= Excerpt provided =
....

If the front cell is stuck, grab it tightly with your hands and unscrew. Left to loosen. If you can't grab well enough, put double stick tape on lens or hands and try again. That's how I removed a stuck cell on my 360mm. Good luck.

Dan Fromm
25-Apr-2017, 17:24
Do not under any circumstances try to dismantle the front cell to shoot with the rear cell alone.

Keith Pitman
25-Apr-2017, 19:46
For a really tight cell, a good alternative that has been recommended here and that I have used is to get a set of strap wrenches from Harbor Frieght (if you are in the US, or elsewhere if not) and use the small one to remove the the tight cell. Here's a link:

http://t.harborfreight.com/2-pc-rubber-strap-wrench-set-69373.html

Robertt
21-May-2017, 05:20
Hi, what I do when confronted with a stuck lenselement, is take a piece op pipe that fits around the element and heat it with a hairdryer. I then take the warm pipe (80 C) and slide it over the stuck element so that it is in contact whit the part of the shutter where te element is threaded in. Wait for a minute, check ik the threaded part is nice and warm, and then unscrew the element. The warmth softens the grimy grit stuck in the thread and it also expands the threaded parts of the shutter and the stuck element. Because the threaded part of the shutter has a slightly larger diameter, it'll expand more, come loose from the element and voila, problem solved!


Sent from my iPad using Tapatalk


Sent from my iPad using Tapatalk

Pere Casals
21-May-2017, 16:58
Do not under any circumstances try to dismantle the front cell to shoot with the rear cell alone.

[ PD: Sorry, mistaken interpretation ]

I don't agree with you, at all.

Converted focal length is pretty usable, and not only as a portrait lens.

If there is any doubt about convertible lenses...

"Ansel Adams used a Cooke triple convertible for some of his most famous images according to an article by Gordon Hutchings in View Camera magazine, July/August 2004. Ansel used the 19" (480 mm) component for "Aspens, Northern New Mexico," 1958; both components to get 12" (300 mm) for "Clearing Winter Storm, Yosemite National Park," 1940; and the 23" (580 mm) component for "Moonrise, Hernandez, New Mexico," 1941. Enough said?"

http://www.kenrockwell.com/schneider/150.htm


And yes... it is important to know how to use the converted configuration, specially because focus shift in some shooting conditions.

Pere Casals
21-May-2017, 17:10
Hello all, I just purchased the above lenses yet I am unable to unscrew to front cell from the shutter. Am I supposed to take a lenses wrench and remove the individual elements of the front cell in order to use the wider rear cell or is there some way of getting the front element unstuck. Naptha or wd40 perhaps?

First try something like a pair of this:

165168

It should be more than enough.

For a very, very severe stuck cell I'd use a dry teflon lube of very high quality like Interflon Food Lube. You may need to protect very well shutter and front and rear elements before spaying, and a later cleaning all very well.

Mark Sampson
21-May-2017, 17:19
I think that Mr. Fromm meant that you should not disassemble the front group, into its component parts, if you can not remove it as one piece.

\slightly off-topic\ My limited experience with shooting the 180mm convertible Symmar at its 315mm focal length suggests that it's not as bad, converted, as its reputation would suggest. My 300/9 Nikkor-M did outperform it, as one might expect.

Pere Casals
21-May-2017, 17:41
I think that Mr. Fromm meant that you should not disassemble the front group, into its component parts, if you can not remove it as one piece.

....

= Recorded information =

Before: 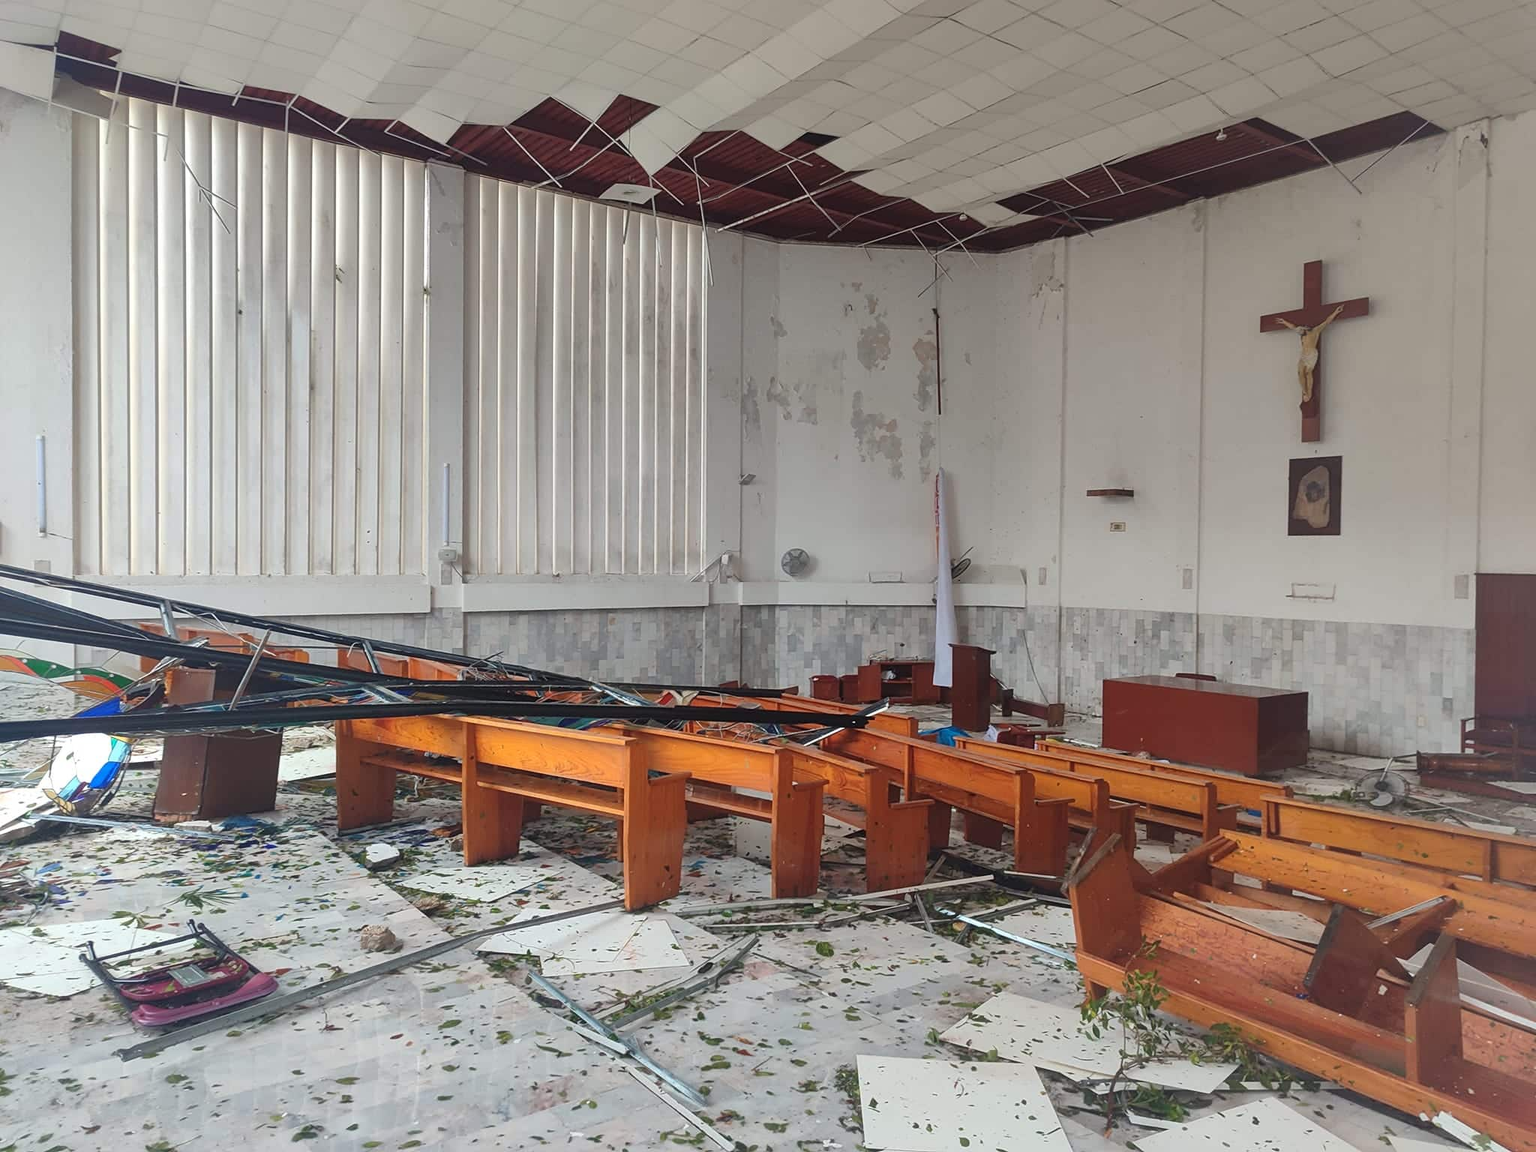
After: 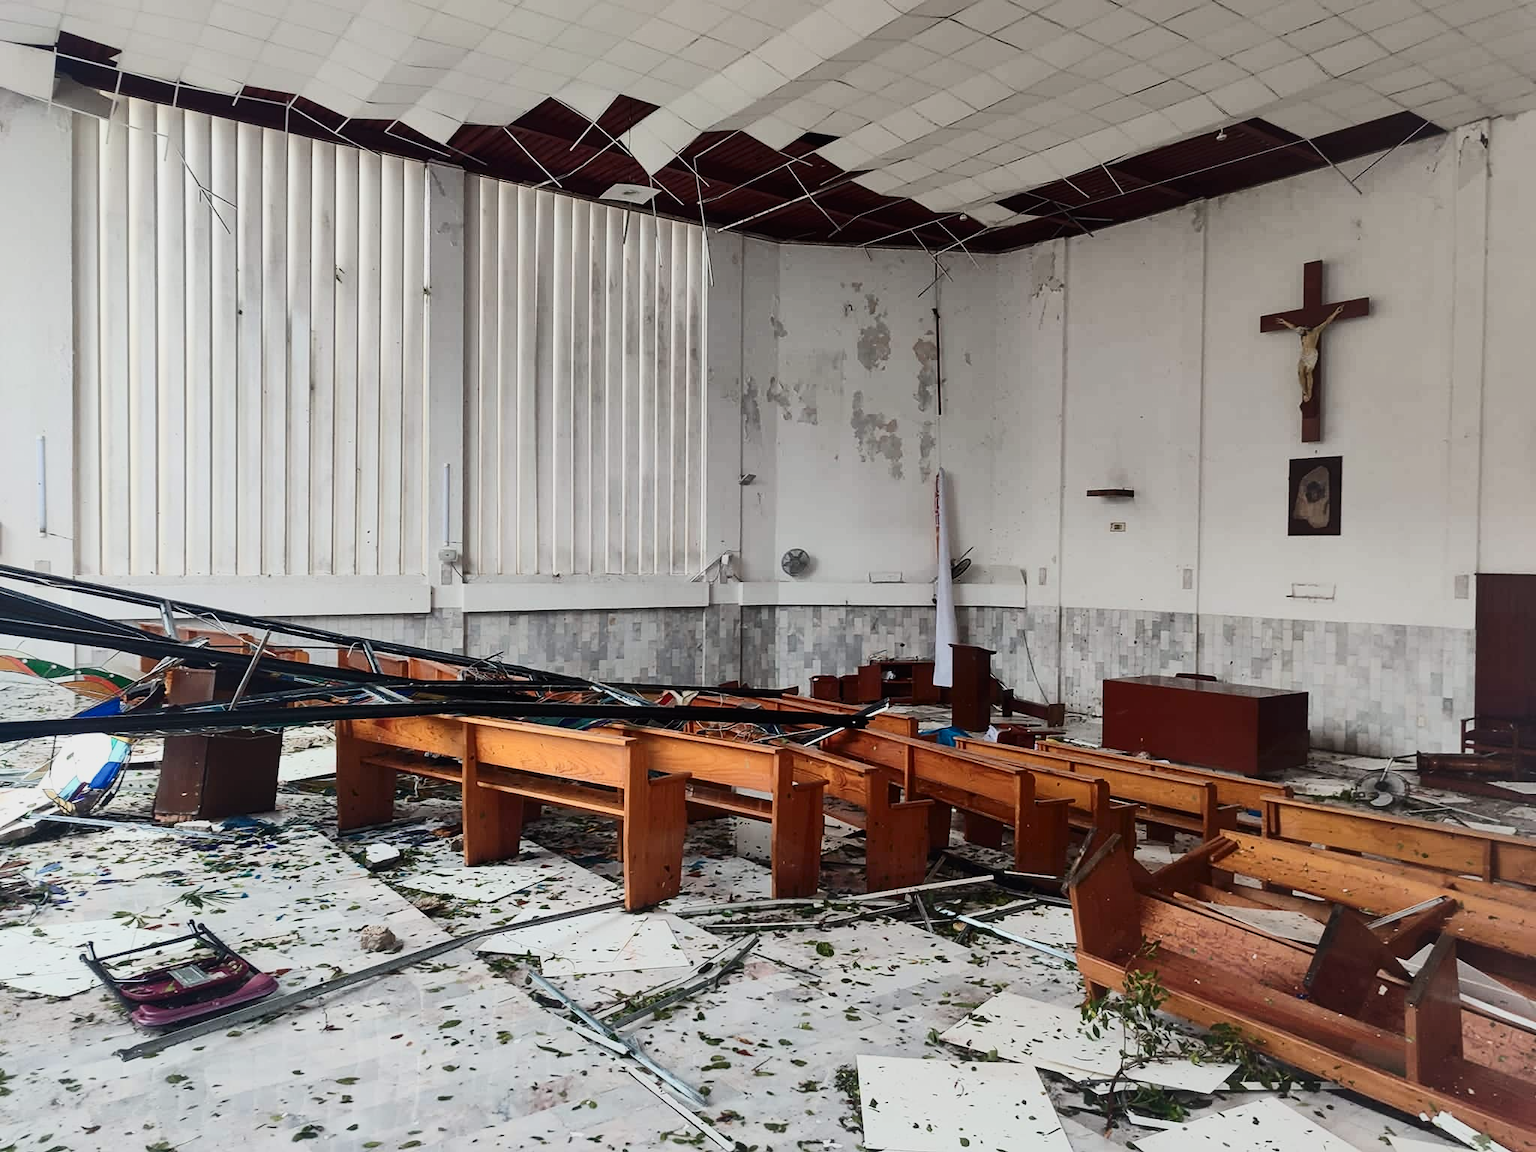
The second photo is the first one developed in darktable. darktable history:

....

= Task goal =
Could you echo the lens forum thread word for word, from "And yes... it" up to and including "all very well."? The data have nothing to do with this.

= Problem solution =
And yes... it is important to know how to use the converted configuration, specially because focus shift in some shooting conditions.

Pere Casals
21-May-2017, 17:10
Hello all, I just purchased the above lenses yet I am unable to unscrew to front cell from the shutter. Am I supposed to take a lenses wrench and remove the individual elements of the front cell in order to use the wider rear cell or is there some way of getting the front element unstuck. Naptha or wd40 perhaps?

First try something like a pair of this:

165168

It should be more than enough.

For a very, very severe stuck cell I'd use a dry teflon lube of very high quality like Interflon Food Lube. You may need to protect very well shutter and front and rear elements before spaying, and a later cleaning all very well.